Rugby union offered an alternative, and her parents, Winiata and Andrea, worked their butts off to pay for her to fly all over the country playing rugby, as well as support her three younger siblings Winiata (21), Reuben (19) and Kahurangi (12).
And it was on these trips she realised the struggle wasn’t the same for most kids in the eastern states.
“As I was coming through high school I was making my state teams, I was flying out ridiculously, my parents put their heart and soul into sacrificing anything they could because they wanted to send me over,” she says.
“I was going to NSW, Queensland, I remember flying to Darwin, Adelaide, Tasmania. There were so many comps all over the place and it’s pretty pricey from Perth so we were doing countless fundraisers.
“There was just no money inserted into our programs. You get over there and all of the kids from NSW or Queensland, their fees were covered. And it’s like, mum and dad were breaking their back at work, trying to provide for us, and then sending me on these extra additional trips to try and have the same opportunity as them, and it shouldn’t be like that.
“That sparked the motivation for me to capitalise on the opportunities my parents had given me. When I moved to Sydney when I was 18 I thought, I can’t mess this up. I had to move states to have an opportunity because if I didn’t, then I don’t know what I’d be doing to be honest.”
She knew during high school that Perth wasn’t for her, but without the support of her family and friends she wouldn’t have been able to uproot her life to chase a dream. She was still in the rugby union pathway, but after the Western Force was cut in 2017, it meant an end to the goal she was chasing and left a huge gap between burgeoning talent and a chance.
“After school I felt like I was in a sticky situation. I thought, if I stay here rugby is going to go nowhere. And I was completely right. They struggled for a year and a half and then when Covid happened, league and union really struggled. Especially the women’s pathways.
“I ended up having a family, that I was close to, open their doors to me in Sydney, so I stayed with them but I’ve been grinding ever since.
“For me, I think it shouldn’t be like that. Without the support from the people around me, I wouldn’t have been able to do it.
“There’s other kids probably equally as talented as me, if not more so, who don’t have that type of support so they can’t move over, or they don’t have the confidence to move over.
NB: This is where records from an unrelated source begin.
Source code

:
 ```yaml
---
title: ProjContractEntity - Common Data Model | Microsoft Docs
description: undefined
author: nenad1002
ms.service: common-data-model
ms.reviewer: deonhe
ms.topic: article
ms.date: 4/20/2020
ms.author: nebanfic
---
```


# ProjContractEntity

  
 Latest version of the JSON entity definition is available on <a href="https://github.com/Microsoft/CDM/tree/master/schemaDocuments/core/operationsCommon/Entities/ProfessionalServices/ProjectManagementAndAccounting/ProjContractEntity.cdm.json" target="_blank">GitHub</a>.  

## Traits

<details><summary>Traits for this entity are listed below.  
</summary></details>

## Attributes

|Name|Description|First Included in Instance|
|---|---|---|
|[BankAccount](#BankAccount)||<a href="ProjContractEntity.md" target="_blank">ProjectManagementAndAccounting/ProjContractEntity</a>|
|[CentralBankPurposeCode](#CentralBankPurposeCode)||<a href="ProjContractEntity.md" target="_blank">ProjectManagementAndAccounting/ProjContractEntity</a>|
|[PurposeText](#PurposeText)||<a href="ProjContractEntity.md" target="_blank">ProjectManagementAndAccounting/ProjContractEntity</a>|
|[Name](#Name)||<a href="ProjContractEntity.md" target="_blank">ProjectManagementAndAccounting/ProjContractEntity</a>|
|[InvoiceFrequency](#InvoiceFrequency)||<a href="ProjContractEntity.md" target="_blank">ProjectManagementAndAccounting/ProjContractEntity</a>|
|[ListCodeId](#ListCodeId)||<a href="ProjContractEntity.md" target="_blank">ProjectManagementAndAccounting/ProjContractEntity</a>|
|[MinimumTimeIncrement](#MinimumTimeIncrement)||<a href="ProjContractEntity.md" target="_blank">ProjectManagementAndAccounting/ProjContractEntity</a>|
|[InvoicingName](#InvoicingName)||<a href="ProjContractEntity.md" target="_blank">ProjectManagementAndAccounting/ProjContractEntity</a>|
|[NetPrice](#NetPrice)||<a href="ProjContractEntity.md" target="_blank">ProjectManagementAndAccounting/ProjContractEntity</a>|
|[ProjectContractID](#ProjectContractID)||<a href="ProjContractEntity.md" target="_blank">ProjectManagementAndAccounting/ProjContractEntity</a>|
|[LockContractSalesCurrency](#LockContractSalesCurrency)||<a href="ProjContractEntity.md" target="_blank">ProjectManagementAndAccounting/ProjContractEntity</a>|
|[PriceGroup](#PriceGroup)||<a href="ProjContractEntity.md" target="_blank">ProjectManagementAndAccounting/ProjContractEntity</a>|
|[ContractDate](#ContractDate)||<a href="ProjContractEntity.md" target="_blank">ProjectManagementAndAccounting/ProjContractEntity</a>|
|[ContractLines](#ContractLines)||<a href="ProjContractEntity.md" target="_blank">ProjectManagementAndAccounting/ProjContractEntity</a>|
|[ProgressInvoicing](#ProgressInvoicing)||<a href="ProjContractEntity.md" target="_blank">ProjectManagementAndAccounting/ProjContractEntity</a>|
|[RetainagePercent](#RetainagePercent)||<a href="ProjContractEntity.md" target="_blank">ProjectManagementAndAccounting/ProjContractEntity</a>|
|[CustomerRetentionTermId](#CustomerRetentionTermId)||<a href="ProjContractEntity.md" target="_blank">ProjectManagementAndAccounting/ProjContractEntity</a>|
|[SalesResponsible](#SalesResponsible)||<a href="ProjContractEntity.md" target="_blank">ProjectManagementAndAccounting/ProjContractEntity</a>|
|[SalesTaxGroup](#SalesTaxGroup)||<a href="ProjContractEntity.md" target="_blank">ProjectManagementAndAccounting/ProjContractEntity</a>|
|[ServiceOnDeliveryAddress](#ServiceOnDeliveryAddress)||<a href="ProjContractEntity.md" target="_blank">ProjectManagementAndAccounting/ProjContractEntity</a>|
I’ve had so many people reply to my stories and say they wish they took the leap to move, and they were unreal when they were younger. So it really depends on your support system.”
Once she made the leap, Cherrington played club rugby and was in the rugby sevens system, and was at the Waratahs for three seasons. She landed in the NRLW space in 2020 with the Sydney Roosters, and is now playing for Parramatta, representing western Sydney where she originated.
Her career has come full circle, and now her family is finally all reunited in the Shire, but it has taken years to get to this point.
Which is why she’s so passionate now.
“I’ve always pushed from the get go, whether it’s union or league, for people to just have a look on the other side of the country. It’s just an effort thing,” she says.
“I love the NRL, I’m pretty cool with Andrew Abdo and Peter V’landys, but when I see them at events I’ll tell them. I’m not shy to be like, ‘When are we getting a Perth side?’
“There’s people who are willing to throw money at it. I feel like it’s appropriate now to be talking about it with talks of an 18th team coming in. I don’t want it to just be talk this time.”